The Pacific Research Institute mission statement makes me think conservative think tank. I have to laugh when they talk about alternative energy and heavy government subsidies. We are now spending hundreds of billions of dollars and American lives to subsidize the oil companies via our US Military. We have bases overseas protecting oil fields and pipelines, huge naval fleets protecting the oil tanker waterways, a CIA causing mischief in other countries not to mention the killing of women and children all for energy. If we just put a fraction of those billions to work and get off middle east oil America and the world would be a safer place. Tell that to the fellows over at the Pacific Research Institute and their come back will be how would that affect Exxon's profits.
 


BTW, Henry, what is your position on growing hemp as part of the solution to create electricity.
 


We import foreigh cars with hemp products. So we can use petroleum oil to move hemp, we can't use hemp to move oil tankers. Go figure.

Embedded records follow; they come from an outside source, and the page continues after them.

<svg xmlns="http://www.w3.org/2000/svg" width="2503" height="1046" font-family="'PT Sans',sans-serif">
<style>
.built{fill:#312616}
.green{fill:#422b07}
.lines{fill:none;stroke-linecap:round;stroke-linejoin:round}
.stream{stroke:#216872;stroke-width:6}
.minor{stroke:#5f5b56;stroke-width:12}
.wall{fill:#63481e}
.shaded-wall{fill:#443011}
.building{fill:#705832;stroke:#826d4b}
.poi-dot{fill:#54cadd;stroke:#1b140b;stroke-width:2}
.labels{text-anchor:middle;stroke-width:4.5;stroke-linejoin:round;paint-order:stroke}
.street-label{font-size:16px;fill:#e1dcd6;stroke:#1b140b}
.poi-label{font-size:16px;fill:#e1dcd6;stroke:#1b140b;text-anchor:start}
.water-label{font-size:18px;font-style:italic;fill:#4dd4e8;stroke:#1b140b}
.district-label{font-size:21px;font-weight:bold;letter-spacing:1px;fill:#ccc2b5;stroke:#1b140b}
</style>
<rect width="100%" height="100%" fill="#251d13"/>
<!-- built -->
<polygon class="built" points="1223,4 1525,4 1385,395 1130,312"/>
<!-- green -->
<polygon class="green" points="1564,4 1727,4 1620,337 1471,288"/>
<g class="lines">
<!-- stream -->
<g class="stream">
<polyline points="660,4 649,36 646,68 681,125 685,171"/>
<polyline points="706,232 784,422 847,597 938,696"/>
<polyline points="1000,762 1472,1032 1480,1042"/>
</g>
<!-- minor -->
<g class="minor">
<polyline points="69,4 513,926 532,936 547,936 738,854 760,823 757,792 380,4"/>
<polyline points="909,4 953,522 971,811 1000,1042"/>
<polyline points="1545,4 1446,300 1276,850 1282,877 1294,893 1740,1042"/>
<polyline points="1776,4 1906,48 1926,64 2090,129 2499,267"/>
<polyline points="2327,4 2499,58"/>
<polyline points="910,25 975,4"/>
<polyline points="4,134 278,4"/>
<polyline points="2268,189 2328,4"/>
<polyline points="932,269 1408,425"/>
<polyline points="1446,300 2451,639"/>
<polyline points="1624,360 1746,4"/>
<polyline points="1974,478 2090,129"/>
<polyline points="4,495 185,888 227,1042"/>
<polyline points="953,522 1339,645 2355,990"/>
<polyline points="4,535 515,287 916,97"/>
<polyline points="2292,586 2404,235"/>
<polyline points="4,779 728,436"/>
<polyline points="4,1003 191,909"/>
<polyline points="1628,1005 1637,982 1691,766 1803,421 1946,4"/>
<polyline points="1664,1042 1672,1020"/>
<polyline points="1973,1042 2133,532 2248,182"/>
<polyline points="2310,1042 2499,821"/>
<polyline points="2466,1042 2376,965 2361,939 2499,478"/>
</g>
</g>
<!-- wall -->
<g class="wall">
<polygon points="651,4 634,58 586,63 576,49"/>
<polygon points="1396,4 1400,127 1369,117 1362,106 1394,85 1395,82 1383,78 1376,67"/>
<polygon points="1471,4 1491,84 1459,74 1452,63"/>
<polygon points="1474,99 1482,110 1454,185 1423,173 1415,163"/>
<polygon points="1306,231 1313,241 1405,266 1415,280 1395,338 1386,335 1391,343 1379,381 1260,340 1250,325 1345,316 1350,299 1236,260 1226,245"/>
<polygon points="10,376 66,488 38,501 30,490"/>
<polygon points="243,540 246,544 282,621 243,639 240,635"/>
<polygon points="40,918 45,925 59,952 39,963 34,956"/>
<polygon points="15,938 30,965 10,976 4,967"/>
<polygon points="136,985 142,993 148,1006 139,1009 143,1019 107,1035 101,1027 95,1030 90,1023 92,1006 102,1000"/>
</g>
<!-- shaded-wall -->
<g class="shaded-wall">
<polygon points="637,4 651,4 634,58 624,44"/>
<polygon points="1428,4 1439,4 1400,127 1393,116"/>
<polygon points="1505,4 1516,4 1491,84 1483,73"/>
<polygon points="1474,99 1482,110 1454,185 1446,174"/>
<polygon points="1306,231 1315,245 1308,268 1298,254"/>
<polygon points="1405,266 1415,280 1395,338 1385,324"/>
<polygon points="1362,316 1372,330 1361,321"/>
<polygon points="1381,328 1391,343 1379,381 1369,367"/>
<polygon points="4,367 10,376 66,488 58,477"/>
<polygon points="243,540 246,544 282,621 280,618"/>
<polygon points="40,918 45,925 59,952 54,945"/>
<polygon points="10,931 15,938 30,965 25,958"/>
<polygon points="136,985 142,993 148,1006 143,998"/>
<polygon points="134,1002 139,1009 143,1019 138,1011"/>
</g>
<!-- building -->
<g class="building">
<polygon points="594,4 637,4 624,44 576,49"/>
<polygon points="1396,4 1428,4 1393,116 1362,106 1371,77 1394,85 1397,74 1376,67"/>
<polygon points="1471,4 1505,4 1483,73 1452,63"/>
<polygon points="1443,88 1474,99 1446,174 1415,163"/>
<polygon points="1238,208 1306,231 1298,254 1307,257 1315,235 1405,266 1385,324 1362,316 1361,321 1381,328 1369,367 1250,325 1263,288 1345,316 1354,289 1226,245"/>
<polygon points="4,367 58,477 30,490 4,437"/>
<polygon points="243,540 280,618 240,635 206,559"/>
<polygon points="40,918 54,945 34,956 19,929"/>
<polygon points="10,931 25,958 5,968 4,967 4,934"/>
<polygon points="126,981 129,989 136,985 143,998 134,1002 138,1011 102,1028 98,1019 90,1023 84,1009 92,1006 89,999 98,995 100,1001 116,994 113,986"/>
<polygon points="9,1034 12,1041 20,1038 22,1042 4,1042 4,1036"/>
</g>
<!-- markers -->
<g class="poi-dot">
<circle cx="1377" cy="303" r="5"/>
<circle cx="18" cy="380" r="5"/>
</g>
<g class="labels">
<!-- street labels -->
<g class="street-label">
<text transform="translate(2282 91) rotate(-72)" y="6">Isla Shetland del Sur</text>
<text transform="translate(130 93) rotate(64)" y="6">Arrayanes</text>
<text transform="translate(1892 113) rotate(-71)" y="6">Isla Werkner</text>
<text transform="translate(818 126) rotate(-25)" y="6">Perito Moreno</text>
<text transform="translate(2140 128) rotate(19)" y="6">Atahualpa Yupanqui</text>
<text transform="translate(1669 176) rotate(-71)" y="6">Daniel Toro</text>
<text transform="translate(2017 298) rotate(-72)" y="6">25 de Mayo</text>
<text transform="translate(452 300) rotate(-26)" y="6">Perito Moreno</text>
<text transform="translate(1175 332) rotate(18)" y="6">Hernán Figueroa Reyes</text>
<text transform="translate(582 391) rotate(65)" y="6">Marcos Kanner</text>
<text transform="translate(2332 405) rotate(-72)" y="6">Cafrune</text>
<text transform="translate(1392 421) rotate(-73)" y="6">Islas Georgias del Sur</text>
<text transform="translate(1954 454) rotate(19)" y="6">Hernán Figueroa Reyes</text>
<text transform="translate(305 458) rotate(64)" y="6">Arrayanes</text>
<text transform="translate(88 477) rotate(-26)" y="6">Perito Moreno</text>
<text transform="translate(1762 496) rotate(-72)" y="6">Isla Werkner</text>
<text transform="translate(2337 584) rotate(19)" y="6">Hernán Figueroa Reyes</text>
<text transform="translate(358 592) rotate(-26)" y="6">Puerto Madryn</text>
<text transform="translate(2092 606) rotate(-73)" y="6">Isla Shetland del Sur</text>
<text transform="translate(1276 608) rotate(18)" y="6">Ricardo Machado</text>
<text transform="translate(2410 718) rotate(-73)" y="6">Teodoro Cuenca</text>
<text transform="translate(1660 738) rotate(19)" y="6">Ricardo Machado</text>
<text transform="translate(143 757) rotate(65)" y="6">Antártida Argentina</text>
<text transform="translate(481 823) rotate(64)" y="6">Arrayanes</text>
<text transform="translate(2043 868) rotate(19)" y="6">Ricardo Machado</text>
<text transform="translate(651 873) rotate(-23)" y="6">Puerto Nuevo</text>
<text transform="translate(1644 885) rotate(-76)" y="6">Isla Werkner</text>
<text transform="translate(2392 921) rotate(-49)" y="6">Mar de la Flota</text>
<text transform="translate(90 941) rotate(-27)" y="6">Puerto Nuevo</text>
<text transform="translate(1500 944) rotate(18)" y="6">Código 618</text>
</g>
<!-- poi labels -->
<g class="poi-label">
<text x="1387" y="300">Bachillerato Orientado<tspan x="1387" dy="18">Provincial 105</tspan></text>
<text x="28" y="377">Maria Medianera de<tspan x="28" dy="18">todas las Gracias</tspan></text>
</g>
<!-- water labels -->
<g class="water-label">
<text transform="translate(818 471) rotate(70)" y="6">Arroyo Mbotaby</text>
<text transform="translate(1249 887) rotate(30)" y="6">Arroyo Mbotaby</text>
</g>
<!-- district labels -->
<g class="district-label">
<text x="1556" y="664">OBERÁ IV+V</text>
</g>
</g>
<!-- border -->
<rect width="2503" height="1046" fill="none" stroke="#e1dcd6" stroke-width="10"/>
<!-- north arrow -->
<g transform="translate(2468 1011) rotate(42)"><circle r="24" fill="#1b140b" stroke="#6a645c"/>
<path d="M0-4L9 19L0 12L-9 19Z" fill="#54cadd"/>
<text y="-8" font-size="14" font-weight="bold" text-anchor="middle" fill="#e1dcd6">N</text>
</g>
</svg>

Life of the Land and many other groups supported the growing of industrial hemp on O`ahu. Legislation authorized it. DEA required all kinds of security at a secret location and then shut it down. I guess they feared that hemp would cross-pollinate with marijuana and put them out of business. Apparently self-preservation is rule #1 at the DEA.
 


Not being a hemp type of guy I failed to fully understand your remark about cross-pollination. So I looked it up. It looks like cross-pollination between hemp and marijuana are a marijuana growers worse fear since it reduces the THC levels in the marijuana plant rendering it useless. I also saw one site that said 99% of all the so called marijuana collected by law enforcement on the mainland is the useless ditch hemp variety. Sure seems like we are wasting a valuable resource (DEA agents) by not growing another valuable resource (hemp).